Jeff, Who Lives At Home [Blu-Ray]

Jay and Mark Duplass

BY Scott A. GrayPublished Jun 25, 2012

How dependent on weed-enforced delusions does one have to be in order to become obsessed with finding profound meaning in M. Night Shyamalan's idiotic, water-phobic alien invasion movie, Signs? However lost to reason and responsibility titular slacker Jeff (Jason Segel, The Muppets) is, apparently. Thirty, unemployed and still living in his mother's basement, Jeff is so preoccupied with distracting himself from his pathetic situation that he looks everywhere except at himself for a sign to tell him what to do with his life. A random wrong number provides the perfect opportunity for Jeff to go off mission from his mother's simple request to buy some glue to fix a closet door.

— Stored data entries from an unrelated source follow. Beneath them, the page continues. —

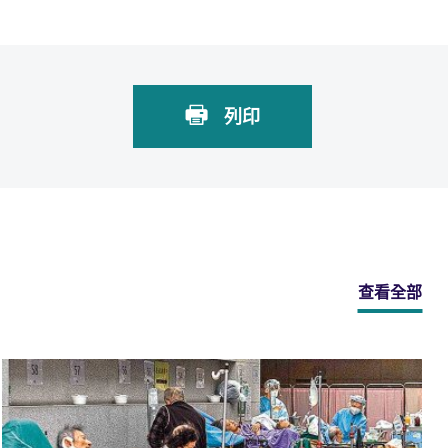
列印
查看全部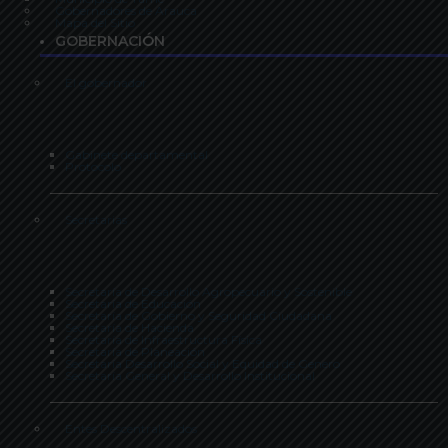
Gobernadores de Arauca
Mapa del Sitio
GOBERNACIÓN
El gobernador
Gabinete departamental
Protocolo
Secretarias
Secretaría de Desarrollo Agropecuario y Sostenible
Secretaría de Educación
Secretaría de Gobierno y Seguridad Ciudadana
Secretaría de Hacienda
Secretaría de Infraestructura Física
Secretaría de Planeación
Secretaría Desarrollo Social y Equidad de Genero
Secretaría General y Desarrollo Institucional
Entes Descentralizados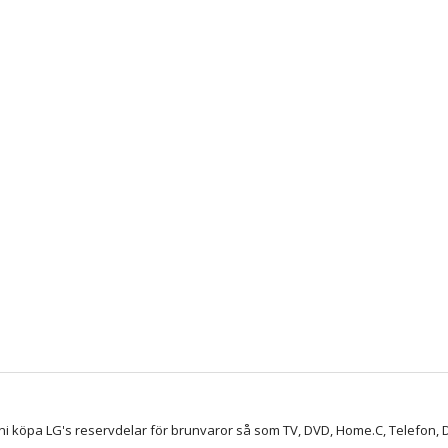
ni köpa LG's reservdelar för brunvaror så som TV, DVD, Home.C, Telefon, D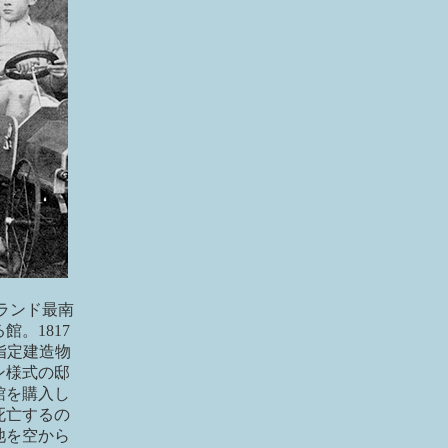
ランド最南
館。1817
指定建造物
ン様式の邸
館を購入し
死亡するの
池を空から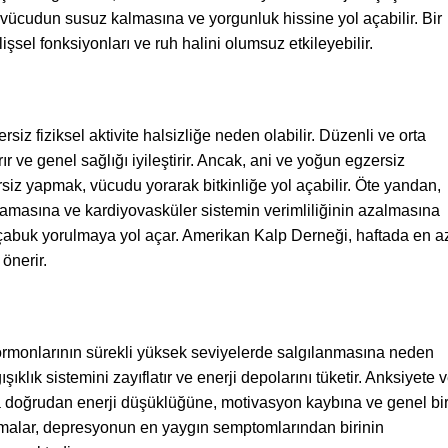
 vücudun susuz kalmasına ve yorgunluk hissine yol açabilir. Bir
işsel fonksiyonları ve ruh halini olumsuz etkileyebilir.
iz fiziksel aktivite halsizliğe neden olabilir. Düzenli ve orta
ır ve genel sağlığı iyileştirir. Ancak, ani ve yoğun egzersiz
iz yapmak, vücudu yorarak bitkinliğe yol açabilir. Öte yandan,
ıflamasına ve kardiyovasküler sistemin verimliliğinin azalmasına
e çabuk yorulmaya yol açar. Amerikan Kalp Derneği, haftada en a
önerir.
s hormonlarının sürekli yüksek seviyelerde salgılanmasına neden
ıklık sistemini zayıflatır ve enerji depolarını tüketir. Anksiyete 
da doğrudan enerji düşüklüğüne, motivasyon kaybına ve genel bi
tırmalar, depresyonun en yaygın semptomlarından birinin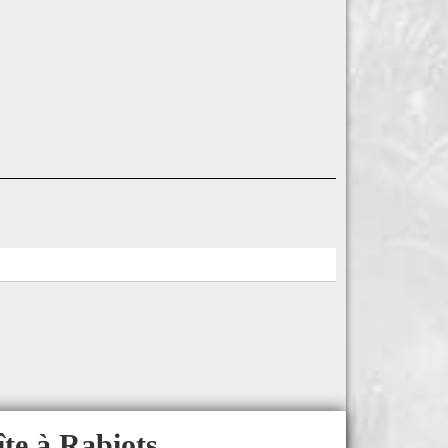
îte à Rabiots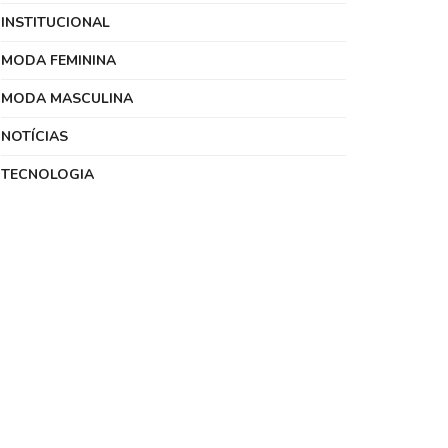
INSTITUCIONAL
MODA FEMININA
MODA MASCULINA
NOTÍCIAS
TECNOLOGIA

He becomes fixated on following anything with the name Kevin on it, which, after reinforcing some racial stereotypes, leads the lumbering man-child to his insecure jerk of a brother, Pat (Ed Helms, demonstrating more emotional believability than he's ever had the chance to in The Office or those dreadful, derivative Hangover movies), who's just had a major spat with his wife over being a self-absorbed, irresponsible ass-hat. The usually wacky Judy Greer (Arrested Development) gets a chance to play it straight as Pat's wife, Linda, who's courting the idea of infidelity after her husband's underhanded Porsche purchase, and her and Helms make a convincing couple suffering from romantic atrophy. Less slickly integrated into the happenstance versus destiny plot mechanisms is Susan Sarandon's role as the brothers' mother, titillated by the attention showered upon her by a secret admirer at work. It's a warm depiction of the value of untraditional companionship, but it feels underdeveloped and only tangentially connected to Jeff's meandering journey. The Duplass brothers are creeping closer to making a mainstream dramedy, but their honesty and languid peculiarities still shine through an increasingly professional sheen. Special feature-free, Jeff isn't as outright funny or as moving as Cyrus, but it possesses enough idiosyncrasies to make it a heartfelt diversion.